Dua puluh enam

61 9 25
                                    

Jimin.

Aku merencanakan omong kosong ini sampai menit terakhir. 

Ibu dan ayah muncul di sore hari dan tidak pernah berhenti mengawasi Yeorin dari saat mereka tiba sampai nanti malam ketika mereka jatuh ke tempat tidur di salah satu kamar tidur tamu.

Istri dan anak-anak ku telah menghabiskan terlalu banyak waktu di pantai dan aku tahu apa yang ku lemparkan padanya di kamar mandi setelah kami menidurkan anak-anak akan membuat dia pingsan sepanjang malam.

Yang harus ku lakukan adalah pergi ke mana aku harus pergi dan kembali tanpa ditarik. Untuk bagian ini aku menggunakan peta di internet untuk memetakan jalan belakang antara sana-sini dan menghitung waktu sendiri hampir seribu kali.

Aku membuat waktu yang baik untuk sampai ke sana dan sesekali memastikan bahwa tidak ada orang, berjalan ke rumah Hana, tidak pernah berpikir aku akan mengunjunginya lagi. Aku juga tidak pernah bisa membayangkan kemungkinan ini, jadi begitulah.

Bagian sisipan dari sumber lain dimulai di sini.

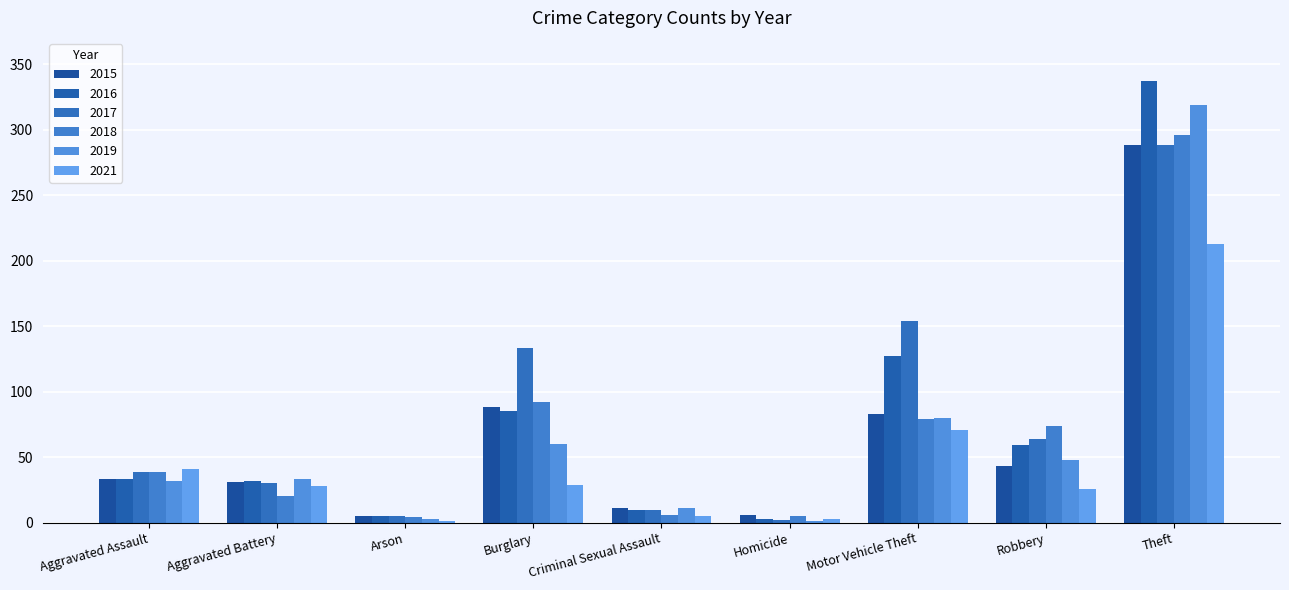

True or false: 2018 has a value of 296 at Theft.

True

Aku menggunakan kunci yang pernah dia berikan padaku jika aku datang secara tiba-tiba. Saat itu aku tidak pernah punya niat untuk menggunakannya, tapi sekarang aku senang aku telah memperhatikan semua hal yang sama.

Itu mudah untuk mematikan alarm. Aku tahu kode itu juga, yang diberikan kepada ku oleh pemilik rumah dengan itikad baik. Aku tidak terlalu diam ketika berjalan ke bagian belakang rumah tempat kamar tidur berada.

Aku berdiri dalam bayang-bayang mengamati sosok di tempat tidur dan bertanya-tanya bagaimana hal ini bisa terjadi. Aku merasakan berat pistol di punggung ku, tetapi tidak bergerak untuk mengambilnya. Itu terlalu mudah.

Aku berjalan ke kepala tempat tidur dan melihat ke bawah, sebelum menepuk pipinya untuk membangunkannya. Matanya terbuka karena terkejut saat Hana mencoba membuatku keluar dalam kegelapan.

Aku meraih lampu samping tempat tidur dan menyalakannya. Tak satu pun dari kami mengucapkan sepatah kata pun selama semenit sebelum dia pindah untuk duduk di tempat tidur. Aku pindah kembali untuk membiarkannya dan dia melihat sekeliling seolah berharap untuk melihat orang lain.

“Jadi, kau di sini. Ku kira kau memiliki banyak pertanyaan untuk ku.” Hana terdengar seperti sedang mendiskusikan tawaran pekerjaan atau omong kosong. 

Aku bisa melihatnya sekarang, cahaya redup di matanya.

Hana bangkit dari tempat tidur dan meraih jubah yang dia tinggalkan tergeletak di sana, mengambil waktu manisnya mengenakannya di atas celana pendek dan tank top seperti dia benar-benar berpikir ada kemungkinan bahwa aku mungkin tertarik.

Aku mengikutinya keluar dari kamar dan ke dapur, sebisa mungkin tidak mengancam. Dia tidak bertindak sama sekali seperti yang kau harapkan untuk seseorang yang pernah tertangkap basah melakukan hal yang dia lakukan.

Hana menawari ku kopi atau sesuatu untuk diminum seperti omong kosong ini adalah panggilan sosial. 

"Aku hanya punya satu pertanyaan untukmu." 

Dulu aku punya banyak, tapi sekarang aku tidak terlalu peduli mengapa dia yang gila mengambil istri-ku, aku cukup tahu jawabannya.

“Dan apa mungkin itu? Oh tentu saja, kau ingin tahu mengapa, mengapa aku mengambil istrimu yang berharga….”

“Apa yang akan terjadi jika aku dulu menikahimu? Apa yang kau rencanakan dengan anak-anak ku saat itu?” 

Tatapannya yang kosong membuatku merinding. Satu pertanyaan membara itu telah mengganggu ku sejak hari aku menemukan anak-anak ku di tempat itu.

Dari semua omong kosong mengerikan yang Hana lakukan, omong kosong itu yang paling menghantuiku. 

Seberapa dekat aku menyebabkan kematian anak-anak atau istri-ku?